Additionally, it’s family risk and sort of the genetic portion of it, which many of us don’t necessarily know. So, this can be very helpful for those.

And then anyone, just as we get a higher birthday. 55 is usually what we consider normal to where we’d like to start screening for this if you don’t have other risk factors.

(Trevor) Interesting.

So, if someone is interested, and they might fall in one of the categories that you just spoke of, and they really kind of know what’s going on in there, how do they take those steps to get a CT calcium scoring?

(Dr. Wood) Yeah, most commonly you guys can have a discussion with your healthcare provider. However, if you need more information, a great resource is just on our website, which is ausrad.com. A-U-S-R-A-D.com. We have quite a bit more that you can do there.

(Trevor) Well, this has really been a fascinating conversation. As you know, I’m a big fan of these conversations with ARA. They’re so informative for me and for so many people out there.

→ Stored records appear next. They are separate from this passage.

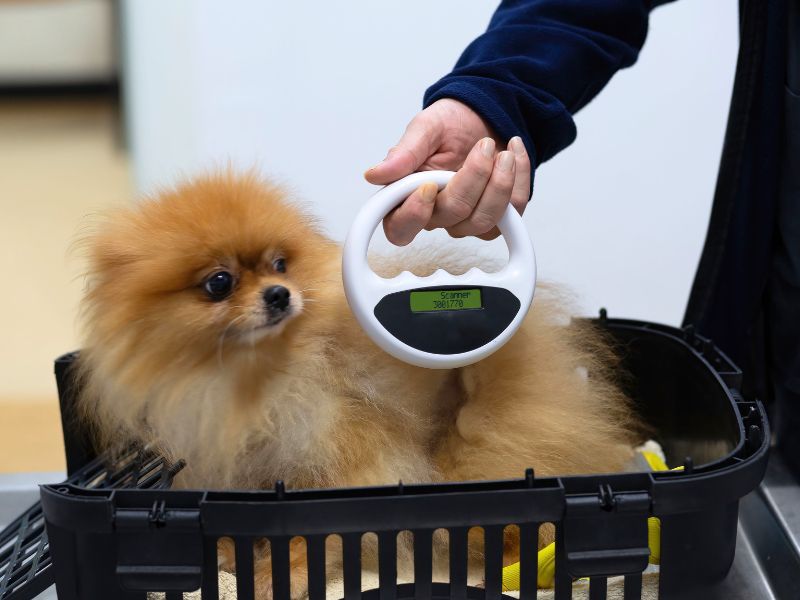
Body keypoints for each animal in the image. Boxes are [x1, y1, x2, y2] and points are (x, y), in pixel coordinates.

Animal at [73, 171, 636, 596]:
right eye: (219, 283)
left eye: (280, 264)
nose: (280, 293)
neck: (254, 379)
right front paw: (232, 557)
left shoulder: (343, 453)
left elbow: (306, 534)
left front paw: (280, 575)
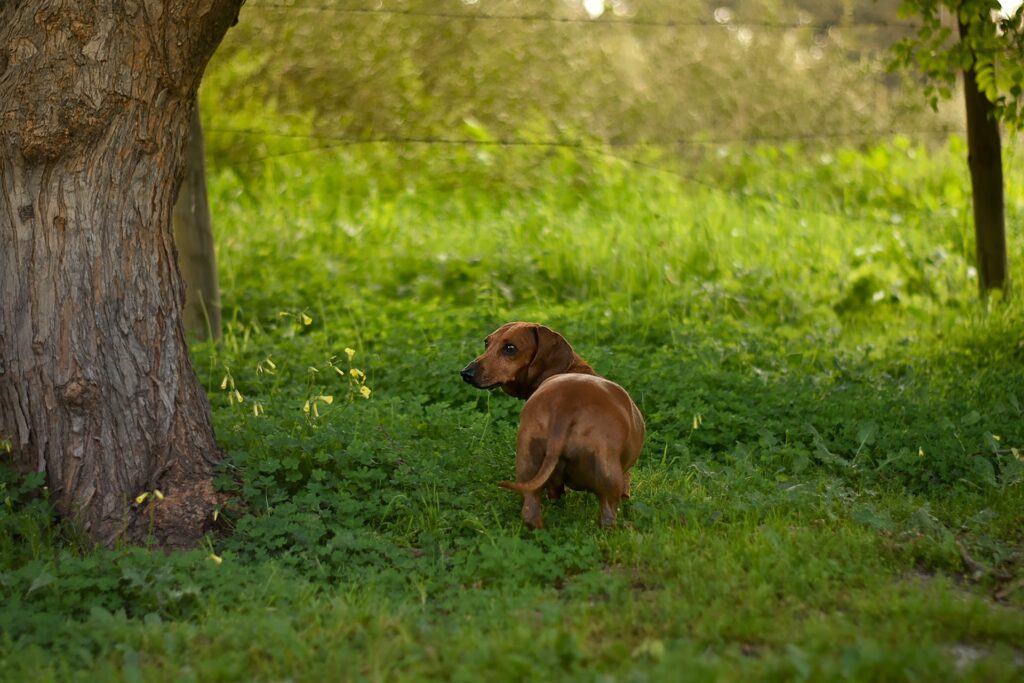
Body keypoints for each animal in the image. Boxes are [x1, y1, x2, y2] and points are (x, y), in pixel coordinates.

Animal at [462, 321, 643, 528]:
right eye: (487, 343)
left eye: (510, 348)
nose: (466, 373)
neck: (570, 368)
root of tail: (564, 407)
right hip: (609, 480)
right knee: (608, 515)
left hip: (528, 466)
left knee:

And for this particular conversation, potentially lifesaving.

If you wanna learn a little bit more about ARA Diagnostic Imaging, you can go to the information, the website on your screen right there and maybe think about making those steps towards scheduling your CT calcium scoring.

Dr. Wood, thanks for joining us today. Really great information. Thanks for letting our viewers know.

(Dr. Wood) Absolutely. It’s always great to chat with you, Trevor.

(Trevor) It sure is. We’ll see you soon. Thank you.

Please note: When talking to your health care provider about getting a CT calcium scoring, be sure and discuss any symptoms you may be having, including chest pain or pain in the arms, back neck, jaw, or stomach; shortness of breath; palpitations; nausea; and fatigue.